**Extract:**

------------------------------------------------

Sometimes its hard to avoid them 100%.
You deserve the bad karma you get for participating in youtube and other mainstream tech sites.
So it appears that the government has requested that Alphabet pay them a very large sum of money.
That's not how they phrased it, of course. What they actually said is "Alphabet needs to divest itself of the Chrome browser and possibly Android as well."
In other words, once enough dark money changes hands, they'll end up with a toothless consent decree. That's how it always goes.
Disclaimers up front:
- I agree there are issues with Google.
- I do not have solutions to propose. But, i do not propose a meaningless hand slap.
- The following is totally based on selfish involvement in their services and their effects on me, personally.
Going the route of BU divestiture
- Chrome ( and by its nature ChromeOS ) gets sent away. Browsers are a loss. The parent company feeds development. ChromeOS is based on the same project so it would exit as well, and yes, there are commercial sales of it for Enterprise. Is that actually enough to keep it afloat? Or do we end up with Microsoft dominating the browser market again who can fund with their back end profits? And does ChromeOS become fee only? And moving either to closed source, a loss for us all.
- Android. Similar here, is there anyone paying for this now? i honestly don't know if a company has to pay a fee to include it in their products. If no, then this cant survive on its own and it goes pay only, raising costs for everyone both in trying to get apps, and just the base OS on a device. Much like Apple, no store = no ios. And going closed source is a loss here too.
- Gsuite. ( including gmail ) Ok, much like Chrome, this has a enterprise level too, but is it enough to keep it going? Do the free tiers vanish? ( not that this matters to me personally, but it would impact a lot of people )
- Voice ( i know, part of Gsuite enterprise too ). Same story here. Is enterprise licensing enough to keep it funded, or do people like me now have to pay ( like before they bought it )
- Data centers. sure, this will survive since we now live in cloud-land, but it also would now charge back to the 'children projects' that got cut loose making their lives harder.. ( and no, i dont use google data center services, but with their TPUs being available there, its been tempting )

------------------------------------------------

**Provided material:**

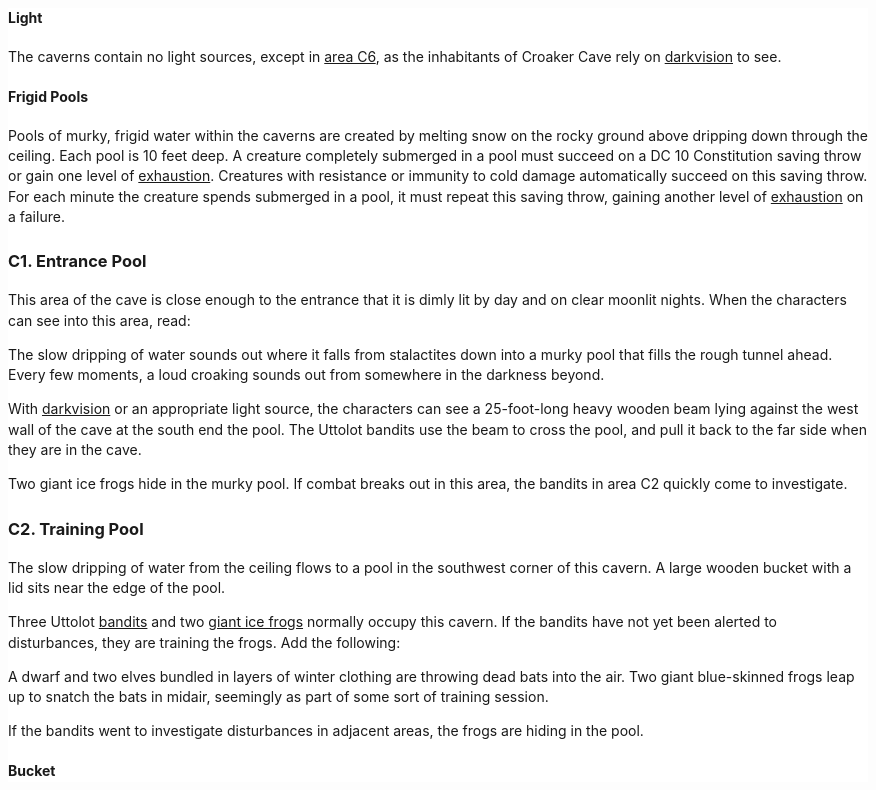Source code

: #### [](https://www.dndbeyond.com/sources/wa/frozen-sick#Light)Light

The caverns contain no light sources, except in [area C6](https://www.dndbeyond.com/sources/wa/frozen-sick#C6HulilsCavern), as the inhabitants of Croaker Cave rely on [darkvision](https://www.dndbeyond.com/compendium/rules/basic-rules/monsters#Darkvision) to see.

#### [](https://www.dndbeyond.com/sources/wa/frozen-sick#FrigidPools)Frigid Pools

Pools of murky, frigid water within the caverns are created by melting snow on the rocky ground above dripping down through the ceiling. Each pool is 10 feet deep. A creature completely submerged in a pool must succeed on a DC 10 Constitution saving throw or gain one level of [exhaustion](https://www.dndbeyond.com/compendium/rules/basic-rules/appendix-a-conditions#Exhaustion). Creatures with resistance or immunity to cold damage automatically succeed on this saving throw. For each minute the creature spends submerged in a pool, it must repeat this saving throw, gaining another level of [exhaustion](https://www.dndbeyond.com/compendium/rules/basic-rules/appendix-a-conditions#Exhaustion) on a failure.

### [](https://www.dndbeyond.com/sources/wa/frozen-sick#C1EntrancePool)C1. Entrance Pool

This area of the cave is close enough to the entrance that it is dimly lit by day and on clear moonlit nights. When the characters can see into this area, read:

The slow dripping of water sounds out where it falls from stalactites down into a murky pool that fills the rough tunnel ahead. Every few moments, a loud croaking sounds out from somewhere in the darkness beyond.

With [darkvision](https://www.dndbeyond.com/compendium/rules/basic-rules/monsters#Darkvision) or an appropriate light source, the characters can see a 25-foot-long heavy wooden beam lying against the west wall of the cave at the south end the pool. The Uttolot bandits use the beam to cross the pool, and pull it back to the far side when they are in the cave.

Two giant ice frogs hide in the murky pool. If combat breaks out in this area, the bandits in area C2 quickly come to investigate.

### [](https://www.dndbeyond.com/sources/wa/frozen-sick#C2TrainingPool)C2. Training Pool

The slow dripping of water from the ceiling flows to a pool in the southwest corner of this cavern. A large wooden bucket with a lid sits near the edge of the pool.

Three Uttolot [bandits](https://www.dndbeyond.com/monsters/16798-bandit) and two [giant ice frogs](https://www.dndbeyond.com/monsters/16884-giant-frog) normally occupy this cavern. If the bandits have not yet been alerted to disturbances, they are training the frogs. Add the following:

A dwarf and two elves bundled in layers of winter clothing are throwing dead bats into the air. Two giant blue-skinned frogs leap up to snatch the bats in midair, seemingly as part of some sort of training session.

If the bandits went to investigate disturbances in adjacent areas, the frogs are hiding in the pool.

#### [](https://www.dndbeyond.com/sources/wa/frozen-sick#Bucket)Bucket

------------------------------------------------

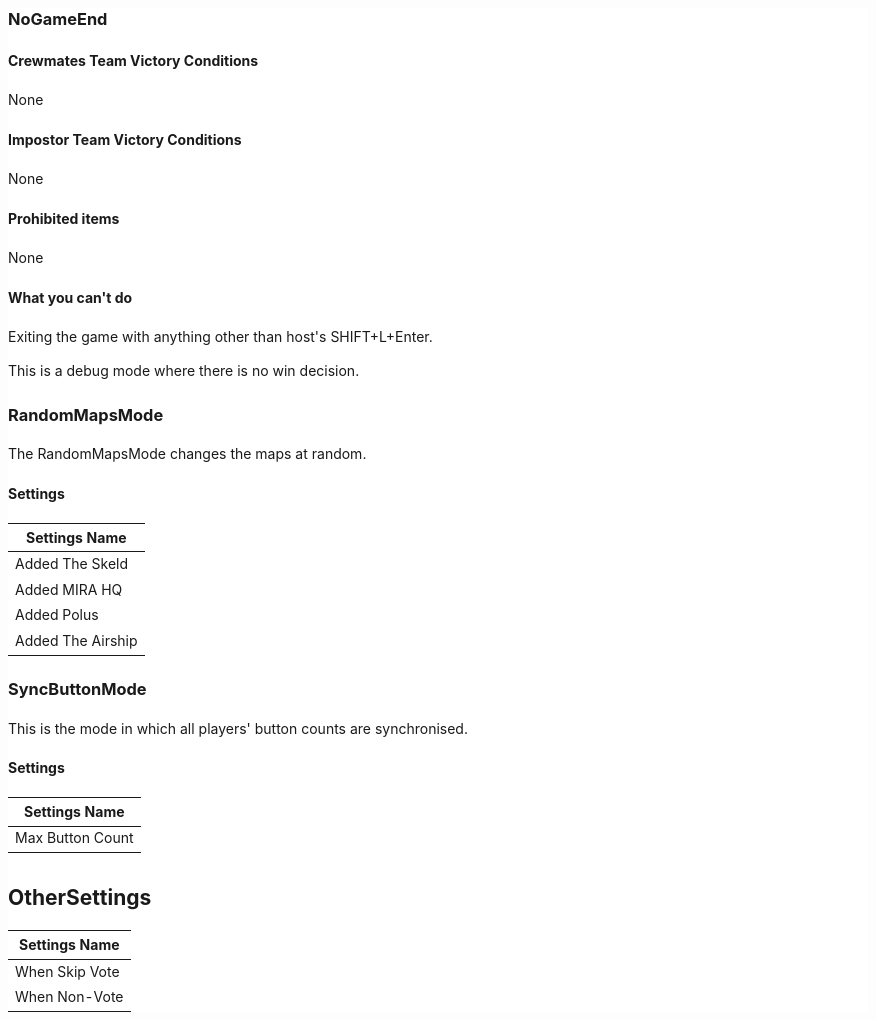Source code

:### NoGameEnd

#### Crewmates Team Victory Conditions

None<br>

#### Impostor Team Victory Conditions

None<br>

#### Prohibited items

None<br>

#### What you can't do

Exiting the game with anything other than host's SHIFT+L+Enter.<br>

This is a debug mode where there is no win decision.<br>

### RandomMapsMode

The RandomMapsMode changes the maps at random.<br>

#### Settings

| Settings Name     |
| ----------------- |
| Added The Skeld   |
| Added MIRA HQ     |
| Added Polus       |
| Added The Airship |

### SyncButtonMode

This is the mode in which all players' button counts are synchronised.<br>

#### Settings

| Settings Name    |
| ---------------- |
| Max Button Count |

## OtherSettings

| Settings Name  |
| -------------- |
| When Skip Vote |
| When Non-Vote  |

------------------------------------------------

**Assignment:** Could you reproduce the Google divestiture post word for word, starting at "Sometimes its hard" and ending at "issues with Google."?

**Written solution:**
Sometimes its hard to avoid them 100%.
You deserve the bad karma you get for participating in youtube and other mainstream tech sites.
So it appears that the government has requested that Alphabet pay them a very large sum of money.
That's not how they phrased it, of course. What they actually said is "Alphabet needs to divest itself of the Chrome browser and possibly Android as well."
In other words, once enough dark money changes hands, they'll end up with a toothless consent decree. That's how it always goes.
Disclaimers up front:
- I agree there are issues with Google.